- _ACTIVITY_:
Find the word "solutions" in the listing; pull out each line holding it.

▼▼▼

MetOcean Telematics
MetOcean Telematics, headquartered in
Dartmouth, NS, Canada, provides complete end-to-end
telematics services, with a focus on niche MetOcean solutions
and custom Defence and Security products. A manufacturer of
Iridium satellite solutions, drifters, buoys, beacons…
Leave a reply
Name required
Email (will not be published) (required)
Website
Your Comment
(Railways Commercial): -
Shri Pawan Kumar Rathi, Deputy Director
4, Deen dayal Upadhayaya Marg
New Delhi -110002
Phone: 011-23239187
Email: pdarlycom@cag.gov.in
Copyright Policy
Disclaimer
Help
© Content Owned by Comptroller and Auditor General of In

▲▲▲
▼▼▼

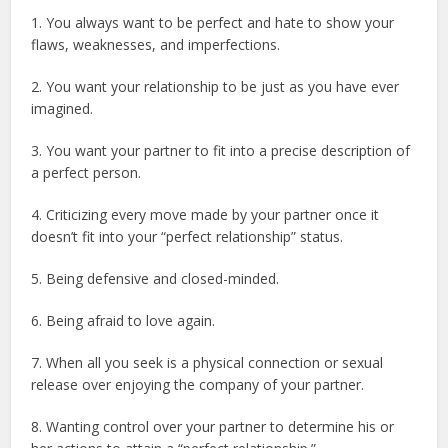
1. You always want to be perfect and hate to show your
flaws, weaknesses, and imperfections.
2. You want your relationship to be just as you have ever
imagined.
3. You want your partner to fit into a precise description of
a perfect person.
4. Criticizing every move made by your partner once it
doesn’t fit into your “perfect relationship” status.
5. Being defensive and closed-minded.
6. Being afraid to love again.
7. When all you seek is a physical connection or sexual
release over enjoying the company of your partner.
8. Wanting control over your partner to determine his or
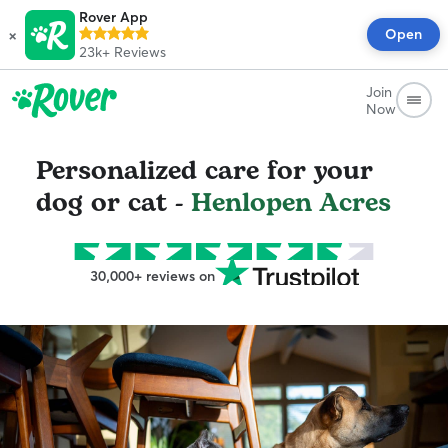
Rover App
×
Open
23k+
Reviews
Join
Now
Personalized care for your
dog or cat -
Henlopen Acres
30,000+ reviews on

▲▲▲

- _RESULT OF THIS EXERCISE_:
telematics services, with a focus on niche MetOcean solutions
Iridium satellite solutions, drifters, buoys, beacons…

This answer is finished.